Cette mesure fut renouvelée par décisions successives jusqu’au jugement du 30 juin 2008, qui a également maintenu la suspension de tout droit d’hébergement, de visite et de correspondance entre la mineure et son père.

Attendu que pour confirmer cette décision, l’arrêt retient que l'effet dévolutif de l'appel n'autorise la cour d’appel qu'à apprécier le bien fondé d'une décision d'assistance éducative au jour où elle a été prononcée sans prendre en compte l'évolution subséquente de la situation de l'enfant et de ses parents dont le juge des enfants reste saisi en application des dispositions de l'article 375-6 du Code civil, lequel énonce que les décisions peuvent être à tout moment modifiées ou rapportées par le magistrat qui les a rendues.

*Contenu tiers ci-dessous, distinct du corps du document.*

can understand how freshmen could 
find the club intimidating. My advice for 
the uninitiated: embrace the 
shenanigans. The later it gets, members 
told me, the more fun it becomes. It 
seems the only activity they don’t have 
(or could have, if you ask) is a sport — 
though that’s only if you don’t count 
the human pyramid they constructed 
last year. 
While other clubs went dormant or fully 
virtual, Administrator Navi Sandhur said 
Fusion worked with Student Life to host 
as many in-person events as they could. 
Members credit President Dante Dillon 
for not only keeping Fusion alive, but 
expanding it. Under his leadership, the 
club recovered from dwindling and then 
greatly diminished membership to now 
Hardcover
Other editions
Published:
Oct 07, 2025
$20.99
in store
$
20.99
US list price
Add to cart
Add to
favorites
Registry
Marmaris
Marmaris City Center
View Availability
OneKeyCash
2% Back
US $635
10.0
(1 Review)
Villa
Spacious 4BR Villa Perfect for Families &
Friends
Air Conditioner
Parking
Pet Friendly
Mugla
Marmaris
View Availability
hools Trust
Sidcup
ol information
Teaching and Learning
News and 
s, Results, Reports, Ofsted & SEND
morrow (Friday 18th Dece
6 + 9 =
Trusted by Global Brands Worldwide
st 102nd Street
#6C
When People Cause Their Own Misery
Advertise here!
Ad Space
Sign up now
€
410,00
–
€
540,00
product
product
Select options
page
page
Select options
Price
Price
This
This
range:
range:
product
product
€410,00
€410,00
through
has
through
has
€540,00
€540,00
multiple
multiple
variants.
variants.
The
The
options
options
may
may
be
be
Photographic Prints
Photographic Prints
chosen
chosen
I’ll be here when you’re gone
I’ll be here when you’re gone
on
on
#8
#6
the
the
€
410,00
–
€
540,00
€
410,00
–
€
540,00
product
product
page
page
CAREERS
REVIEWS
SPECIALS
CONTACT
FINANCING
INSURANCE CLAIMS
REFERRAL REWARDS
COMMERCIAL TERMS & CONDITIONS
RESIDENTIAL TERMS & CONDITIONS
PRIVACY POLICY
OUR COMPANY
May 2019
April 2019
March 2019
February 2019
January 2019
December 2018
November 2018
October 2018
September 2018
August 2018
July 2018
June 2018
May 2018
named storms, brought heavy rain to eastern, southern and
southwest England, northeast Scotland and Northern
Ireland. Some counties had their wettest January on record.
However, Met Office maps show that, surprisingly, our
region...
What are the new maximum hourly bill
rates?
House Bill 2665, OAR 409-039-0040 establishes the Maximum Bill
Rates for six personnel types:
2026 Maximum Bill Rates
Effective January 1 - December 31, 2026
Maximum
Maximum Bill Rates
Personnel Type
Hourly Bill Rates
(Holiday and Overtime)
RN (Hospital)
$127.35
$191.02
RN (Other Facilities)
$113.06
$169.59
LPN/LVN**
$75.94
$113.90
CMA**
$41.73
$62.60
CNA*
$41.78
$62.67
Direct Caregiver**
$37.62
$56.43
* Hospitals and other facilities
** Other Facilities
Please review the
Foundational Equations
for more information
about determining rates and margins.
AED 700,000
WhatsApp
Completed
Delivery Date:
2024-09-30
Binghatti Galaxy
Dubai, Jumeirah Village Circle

Dès lors, la reprise des liens entre M. X... et sa fille à l'occasion de visites et la volonté exprimée par celle-ci de retourner vivre chez lui suite à un conflit avec M. Y... sont des éléments postérieurs à la décision attaquée dont le juge des enfants ne disposait pas, ne pouvant être pris en compte pour apprécier le bien fondé de sa décision.

En statuant ainsi, alors que si le juge des enfants peut à tout moment modifier ou rapporter ses décisions, il incombe à la cour d’appel de se placer au moment où elle statue pour apprécier les faits, celle ci a méconnu l'étendue de ses pouvoirs et violé le texte susvisé.